§ Data excerpt:
[Start of Attachment]

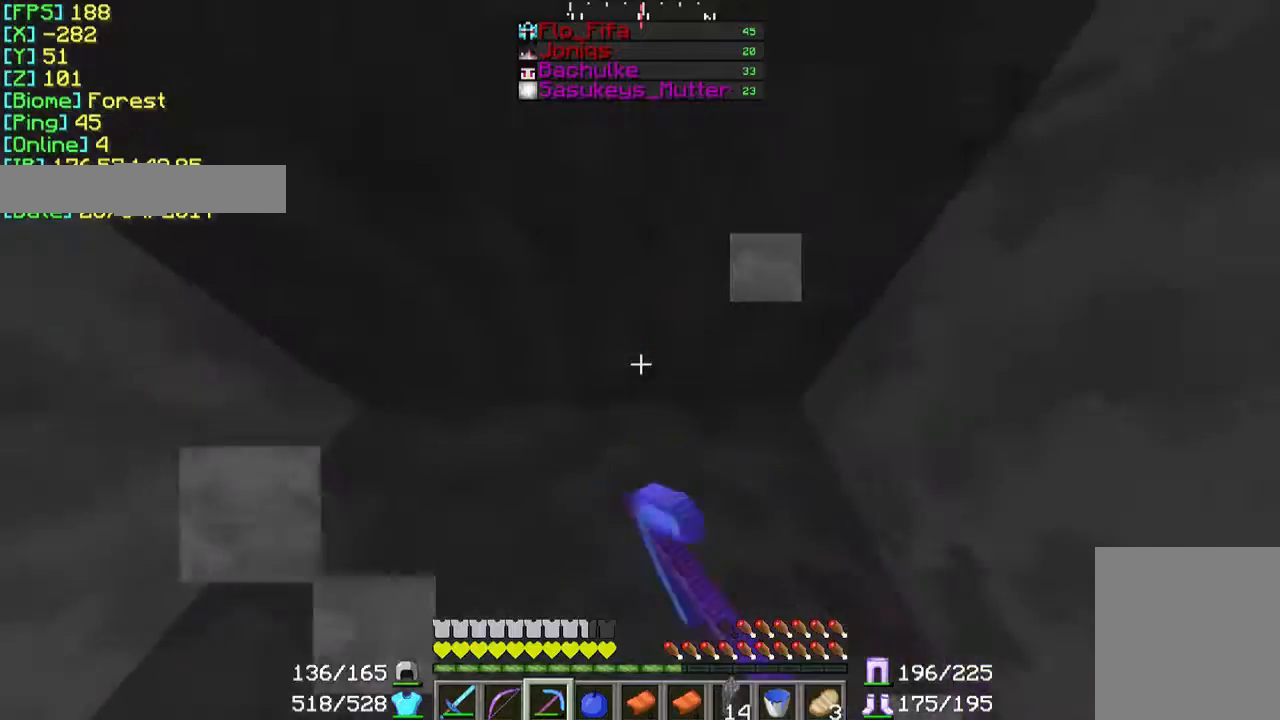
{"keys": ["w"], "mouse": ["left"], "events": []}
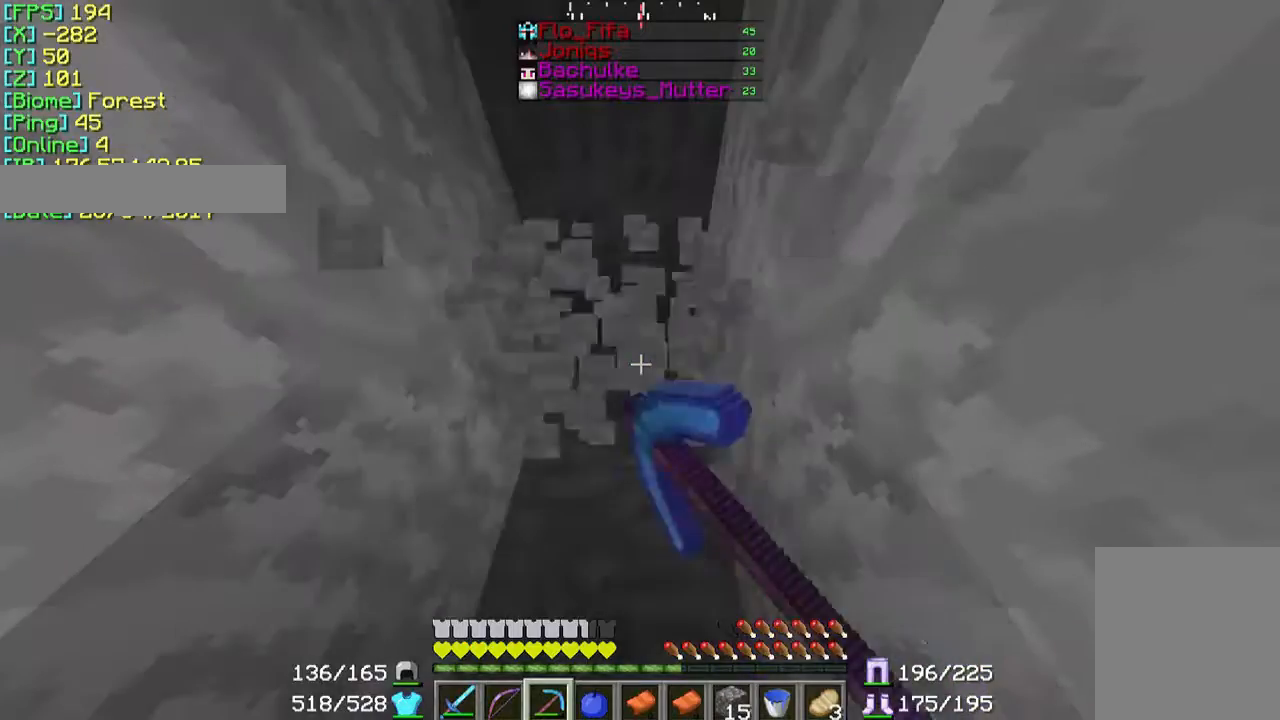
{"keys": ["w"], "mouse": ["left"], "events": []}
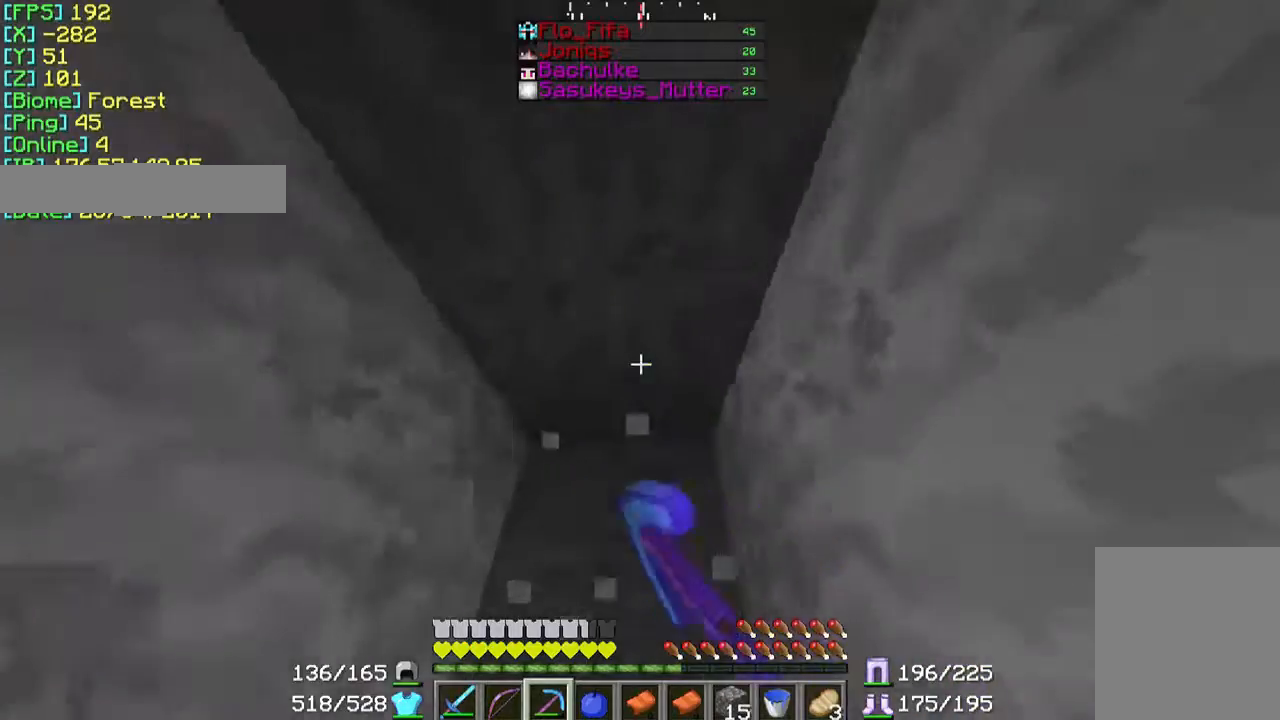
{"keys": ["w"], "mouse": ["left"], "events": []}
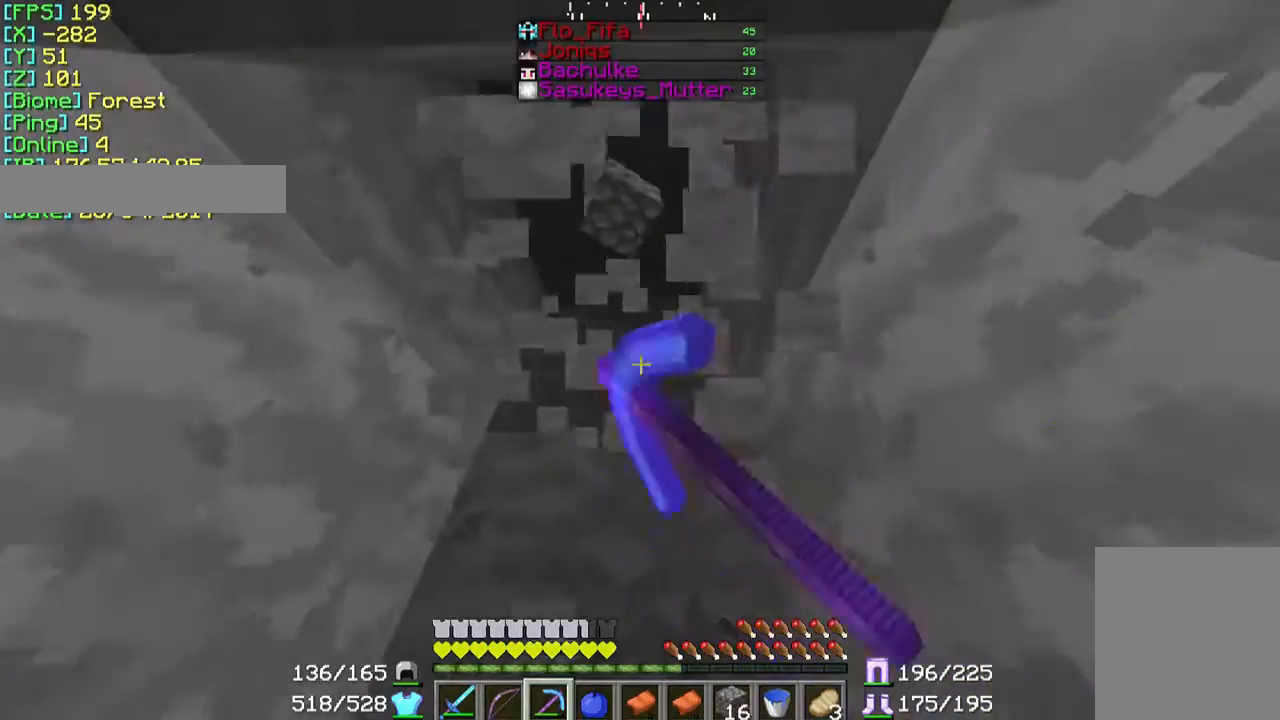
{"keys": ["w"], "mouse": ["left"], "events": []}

[End of Attachment]

§ What you are asked to do:
Only the text of the material belongs in your copy, which must match the original exactly.

§ Finished task:
{"keys": ["w"], "mouse": ["left"], "events": []}
{"keys": ["w"], "mouse": ["left"], "events": []}
{"keys": ["w"], "mouse": ["left"], "events": []}
{"keys": ["w"], "mouse": ["left"], "events": []}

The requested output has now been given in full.